··· Records shown

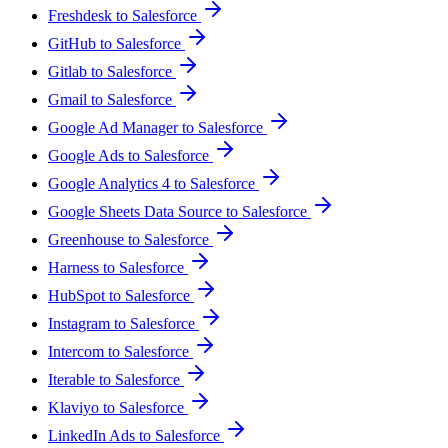
Freshdesk to Salesforce
GitHub to Salesforce
Gitlab to Salesforce
Gmail to Salesforce
Google Ad Manager to Salesforce
Google Ads to Salesforce
Google Analytics 4 to Salesforce
Google Sheets Data Source to Salesforce
Greenhouse to Salesforce
Harness to Salesforce
HubSpot to Salesforce
Instagram to Salesforce
Intercom to Salesforce
Iterable to Salesforce
Klaviyo to Salesforce
LinkedIn Ads to Salesforce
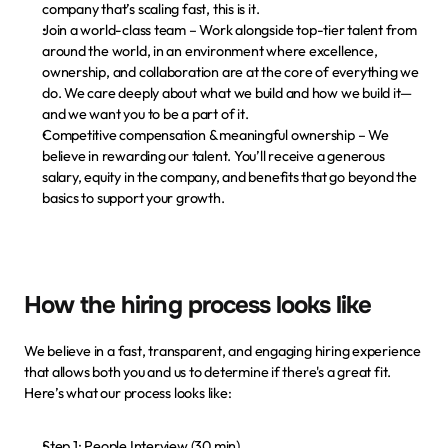
company that’s scaling fast, this is it.
Join a world-class team
 – Work alongside top-tier talent from 
around the world, in an environment where excellence, 
ownership, and collaboration are at the core of everything we 
do. We care deeply about what we build and how we build it—
and we want you to be a part of it.
Competitive compensation & meaningful ownership
 – We 
believe in rewarding our talent. You’ll receive a generous 
salary, equity in the company, and benefits that go beyond the 
basics to support your growth.
How the hiring process looks like
We believe in a fast, transparent, and engaging hiring experience 
that allows both you and us to determine if there's a great fit. 
Here’s what our process looks like:
Step 1: People Interview (30 min)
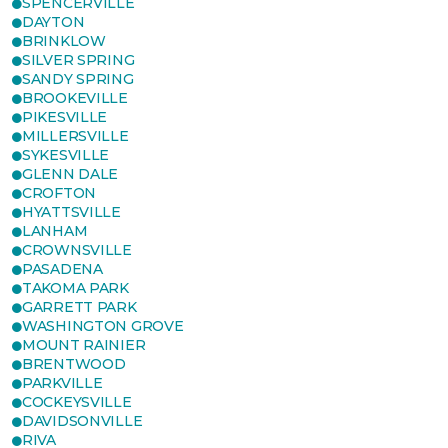
SPENCERVILLE
DAYTON
BRINKLOW
SILVER SPRING
SANDY SPRING
BROOKEVILLE
PIKESVILLE
MILLERSVILLE
SYKESVILLE
GLENN DALE
CROFTON
HYATTSVILLE
LANHAM
CROWNSVILLE
PASADENA
TAKOMA PARK
GARRETT PARK
WASHINGTON GROVE
MOUNT RAINIER
BRENTWOOD
PARKVILLE
COCKEYSVILLE
DAVIDSONVILLE
RIVA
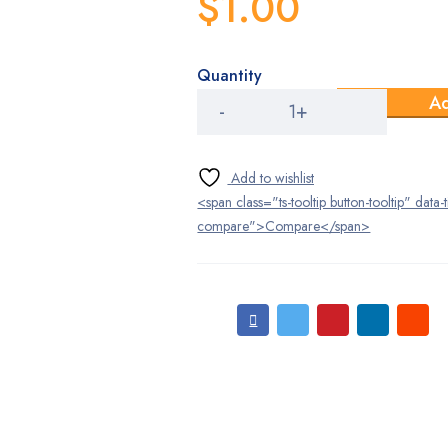
$
1.00
Quantity
Laboratory
Ad
-
Accesories
quantity
<span class="ts-tooltip button-tooltip" data-
compare">Compare</span>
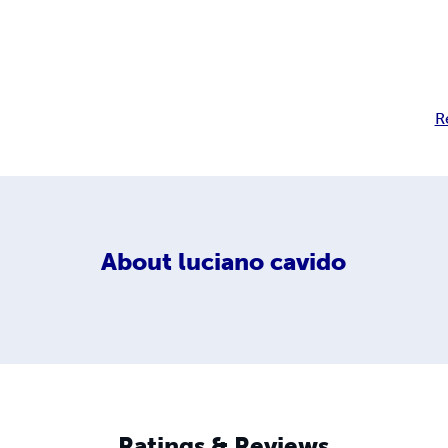
R
About
luciano cavido
Ratings & Reviews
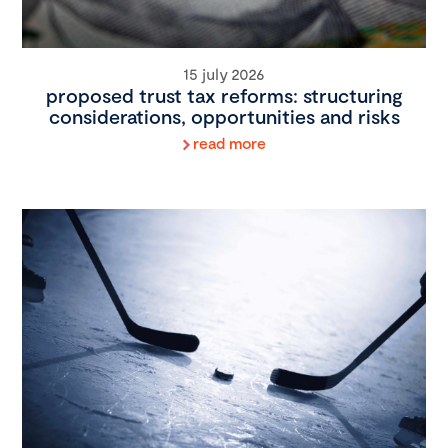
15 july 2026
proposed trust tax reforms: structuring
considerations, opportunities and risks
read more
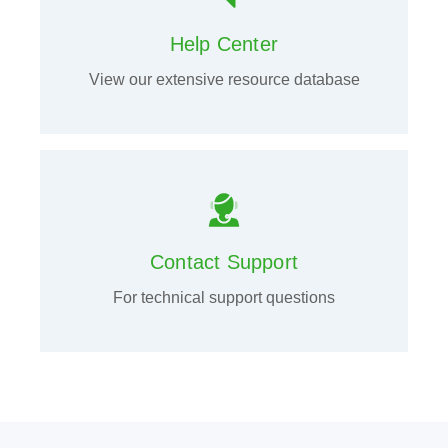
Help Center
View our extensive resource database
Contact Support
For technical support questions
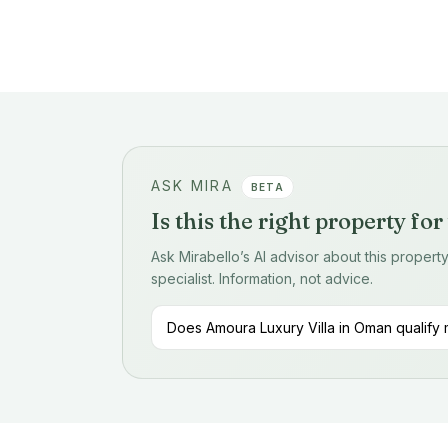
ASK MIRA
BETA
Is this the right property fo
Ask Mirabello’s AI advisor about this proper
specialist. Information, not advice.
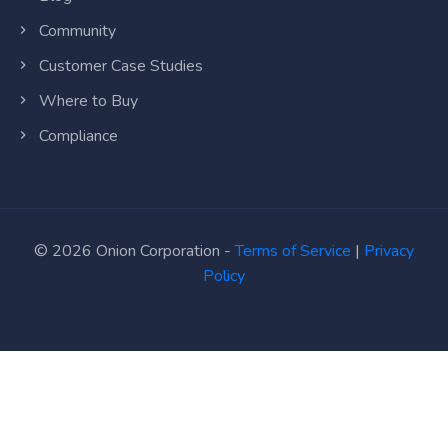
Community
Customer Case Studies
Where to Buy
Compliance
© 2026 Onion Corporation -
Terms of Service
|
Privacy
Policy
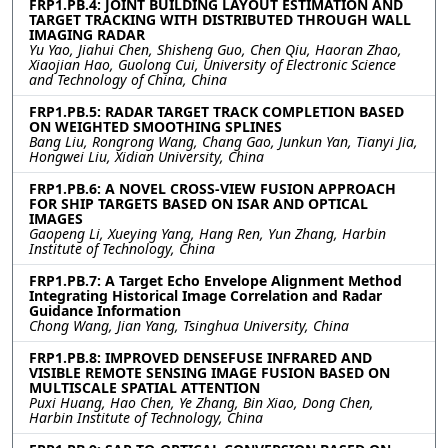
FRP1.PB.4: JOINT BUILDING LAYOUT ESTIMATION AND
TARGET TRACKING WITH DISTRIBUTED THROUGH WALL
IMAGING RADAR
Yu Yao, Jiahui Chen, Shisheng Guo, Chen Qiu, Haoran Zhao,
Xiaojian Hao, Guolong Cui, University of Electronic Science
and Technology of China, China
FRP1.PB.5: RADAR TARGET TRACK COMPLETION BASED
ON WEIGHTED SMOOTHING SPLINES
Bang Liu, Rongrong Wang, Chang Gao, Junkun Yan, Tianyi Jia,
Hongwei Liu, Xidian University, China
FRP1.PB.6: A NOVEL CROSS-VIEW FUSION APPROACH
FOR SHIP TARGETS BASED ON ISAR AND OPTICAL
IMAGES
Gaopeng Li, Xueying Yang, Hang Ren, Yun Zhang, Harbin
Institute of Technology, China
FRP1.PB.7: A Target Echo Envelope Alignment Method
Integrating Historical Image Correlation and Radar
Guidance Information
Chong Wang, Jian Yang, Tsinghua University, China
FRP1.PB.8: IMPROVED DENSEFUSE INFRARED AND
VISIBLE REMOTE SENSING IMAGE FUSION BASED ON
MULTISCALE SPATIAL ATTENTION
Puxi Huang, Hao Chen, Ye Zhang, Bin Xiao, Dong Chen,
Harbin Institute of Technology, China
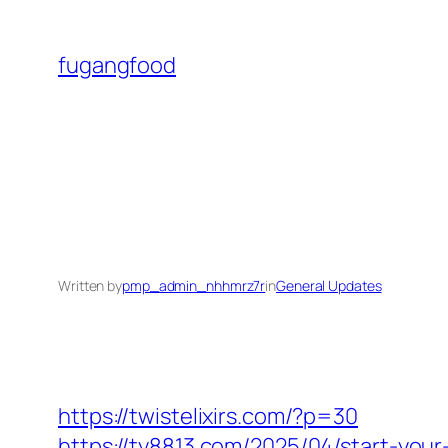
Skip
to
fugangfood
content
Written by
pmp_admin_nhhmrz7r
in
General Updates
https://twistelixirs.com/?p=30
https://ty8813.com/2025/04/start-your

······

Requirement - Report each line of the listing that contains the word "Google". Case matters.

Written answer -
Google Ad Manager to Salesforce
Google Ads to Salesforce
Google Analytics 4 to Salesforce
Google Sheets Data Source to Salesforce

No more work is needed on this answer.